### COSA FARE
1. Quale locale di Mestre viene definito nell'estratto del testo una pietra miliare del clubbing in Veneto?
2. Trascrivi parola per parola la parte dell'estratto del testo compresa tra "Il lato negativo" e "davvero con passione.", estremi inclusi.

### ESTRATTO DEL TESTO
▼

Il lato negativo del gestire un club è che purtroppo hai molte meno occasioni di andare in giro. In ogni caso ti direi il Dude Club e il Wall a Milano, We Play The Music We Love a Torino, il Barn a Modena, il Lanificio e il Goa a Roma, solo per dirne alcuni; o, restando nella nostra zona, direi il Cirq a San Donà o il Tag di Mestre, che è una pietra miliare del clubbing in Veneto. Ce ne sono in realtà molti altri, magari meno conosciuti perché in aree fuori dalle “mappe del clubbing” sopra citate, ma che forse meritano anche più rispetto perché hanno il coraggio di proporre determinate serate in città piccole e zero abituate a certi discorsi artistici e di intrattenimento. Come il Milk di Viterbo ad esempio, dove ho suonato poco tempo fa e dove ho trovato dei ragazzi che portano avanti un progetto davvero con passione.
Qual è la più bella nottata che hai mai passato in un club italiano?
Quella in cui sono tornato a casa ridendo… (risate, NdI) A parte gli scherzi: è una domanda alla quale non si può rispondere. Come se ti chiedessi qual è il tuo disco o artista preferito: difficile rispondere subito e a colpo secco.

▲

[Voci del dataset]
▼

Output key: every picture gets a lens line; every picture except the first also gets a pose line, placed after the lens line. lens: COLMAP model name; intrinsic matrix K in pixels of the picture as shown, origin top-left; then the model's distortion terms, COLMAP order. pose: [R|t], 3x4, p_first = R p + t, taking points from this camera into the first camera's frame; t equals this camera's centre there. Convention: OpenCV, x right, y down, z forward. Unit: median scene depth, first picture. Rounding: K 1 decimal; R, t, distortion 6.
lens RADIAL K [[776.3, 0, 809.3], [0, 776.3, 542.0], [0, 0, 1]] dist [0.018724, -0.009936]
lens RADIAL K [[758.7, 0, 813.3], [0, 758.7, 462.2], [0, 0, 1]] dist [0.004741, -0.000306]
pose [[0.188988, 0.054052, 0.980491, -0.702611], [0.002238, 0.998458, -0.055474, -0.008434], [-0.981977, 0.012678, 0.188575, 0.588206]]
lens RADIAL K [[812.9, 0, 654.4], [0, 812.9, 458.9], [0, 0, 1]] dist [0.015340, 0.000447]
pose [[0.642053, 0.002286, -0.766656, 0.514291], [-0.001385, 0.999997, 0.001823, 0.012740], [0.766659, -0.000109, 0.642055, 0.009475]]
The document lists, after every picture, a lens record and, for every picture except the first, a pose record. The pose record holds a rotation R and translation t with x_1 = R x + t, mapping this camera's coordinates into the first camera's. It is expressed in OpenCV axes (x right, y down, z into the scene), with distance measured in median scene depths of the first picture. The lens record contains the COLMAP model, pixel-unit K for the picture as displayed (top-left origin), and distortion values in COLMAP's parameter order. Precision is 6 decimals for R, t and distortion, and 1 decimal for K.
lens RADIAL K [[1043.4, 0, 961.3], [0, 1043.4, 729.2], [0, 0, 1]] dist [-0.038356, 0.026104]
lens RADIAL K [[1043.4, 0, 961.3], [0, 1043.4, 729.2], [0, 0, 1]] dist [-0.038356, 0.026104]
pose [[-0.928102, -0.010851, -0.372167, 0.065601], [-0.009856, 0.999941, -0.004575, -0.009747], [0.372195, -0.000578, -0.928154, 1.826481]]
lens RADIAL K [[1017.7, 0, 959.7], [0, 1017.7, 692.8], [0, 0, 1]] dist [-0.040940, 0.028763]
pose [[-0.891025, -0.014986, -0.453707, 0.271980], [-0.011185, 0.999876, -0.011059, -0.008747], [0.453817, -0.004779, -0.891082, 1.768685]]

▲

### RISPOSTE
1. Il Tag di Mestre.

2.
Il lato negativo del gestire un club è che purtroppo hai molte meno occasioni di andare in giro. In ogni caso ti direi il Dude Club e il Wall a Milano, We Play The Music We Love a Torino, il Barn a Modena, il Lanificio e il Goa a Roma, solo per dirne alcuni; o, restando nella nostra zona, direi il Cirq a San Donà o il Tag di Mestre, che è una pietra miliare del clubbing in Veneto. Ce ne sono in realtà molti altri, magari meno conosciuti perché in aree fuori dalle “mappe del clubbing” sopra citate, ma che forse meritano anche più rispetto perché hanno il coraggio di proporre determinate serate in città piccole e zero abituate a certi discorsi artistici e di intrattenimento. Come il Milk di Viterbo ad esempio, dove ho suonato poco tempo fa e dove ho trovato dei ragazzi che portano avanti un progetto davvero con passione.